● **YOUR ASSIGNMENT**:
Would you copy the line that includes "ACCETTA TUTTI I COOKIE" and every line that follows it, down to the last line of the listing below, exactly as they stand?

● **DATA SHOWN**:
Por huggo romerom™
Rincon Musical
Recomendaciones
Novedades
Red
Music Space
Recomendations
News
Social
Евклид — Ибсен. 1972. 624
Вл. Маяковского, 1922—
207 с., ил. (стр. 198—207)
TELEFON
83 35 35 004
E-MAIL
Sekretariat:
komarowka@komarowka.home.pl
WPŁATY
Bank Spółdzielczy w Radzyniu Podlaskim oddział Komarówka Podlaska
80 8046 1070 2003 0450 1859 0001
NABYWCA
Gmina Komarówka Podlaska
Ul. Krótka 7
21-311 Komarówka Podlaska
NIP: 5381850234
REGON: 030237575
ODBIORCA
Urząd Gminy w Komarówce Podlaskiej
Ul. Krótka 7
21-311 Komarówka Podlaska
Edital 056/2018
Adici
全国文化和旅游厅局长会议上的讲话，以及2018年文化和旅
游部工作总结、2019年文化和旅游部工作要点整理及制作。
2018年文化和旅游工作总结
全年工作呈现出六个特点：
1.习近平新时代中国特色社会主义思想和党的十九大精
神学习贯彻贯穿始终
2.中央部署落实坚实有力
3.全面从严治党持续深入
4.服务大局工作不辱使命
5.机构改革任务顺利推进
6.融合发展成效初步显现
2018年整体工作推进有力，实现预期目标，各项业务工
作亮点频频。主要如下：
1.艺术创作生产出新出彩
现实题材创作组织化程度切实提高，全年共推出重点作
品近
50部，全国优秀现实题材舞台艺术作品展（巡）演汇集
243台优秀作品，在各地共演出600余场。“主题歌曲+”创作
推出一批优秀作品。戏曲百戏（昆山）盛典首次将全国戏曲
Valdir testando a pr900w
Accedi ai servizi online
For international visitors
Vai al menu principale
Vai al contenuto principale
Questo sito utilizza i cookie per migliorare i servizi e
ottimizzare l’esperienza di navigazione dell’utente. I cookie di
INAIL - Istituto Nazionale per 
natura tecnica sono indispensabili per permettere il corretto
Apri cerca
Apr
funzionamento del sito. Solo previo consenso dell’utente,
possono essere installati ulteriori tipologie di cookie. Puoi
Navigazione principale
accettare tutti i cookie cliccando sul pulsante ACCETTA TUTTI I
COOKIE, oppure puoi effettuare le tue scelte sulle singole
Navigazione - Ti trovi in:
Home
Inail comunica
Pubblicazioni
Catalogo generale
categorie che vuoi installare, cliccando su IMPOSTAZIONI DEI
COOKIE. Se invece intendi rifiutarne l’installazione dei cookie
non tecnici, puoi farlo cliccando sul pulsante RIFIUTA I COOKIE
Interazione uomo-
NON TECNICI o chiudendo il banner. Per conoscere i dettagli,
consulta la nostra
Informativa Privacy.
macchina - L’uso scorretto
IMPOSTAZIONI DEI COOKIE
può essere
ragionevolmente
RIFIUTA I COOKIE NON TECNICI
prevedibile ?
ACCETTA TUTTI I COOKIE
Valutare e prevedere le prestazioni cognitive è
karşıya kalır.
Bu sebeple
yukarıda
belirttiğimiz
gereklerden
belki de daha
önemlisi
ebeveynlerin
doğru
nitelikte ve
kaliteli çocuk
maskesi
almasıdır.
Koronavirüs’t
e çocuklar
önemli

● **RESULT BELOW**:
ACCETTA TUTTI I COOKIE
Valutare e prevedere le prestazioni cognitive è
karşıya kalır.
Bu sebeple
yukarıda
belirttiğimiz
gereklerden
belki de daha
önemlisi
ebeveynlerin
doğru
nitelikte ve
kaliteli çocuk
maskesi
almasıdır.
Koronavirüs’t
e çocuklar
önemli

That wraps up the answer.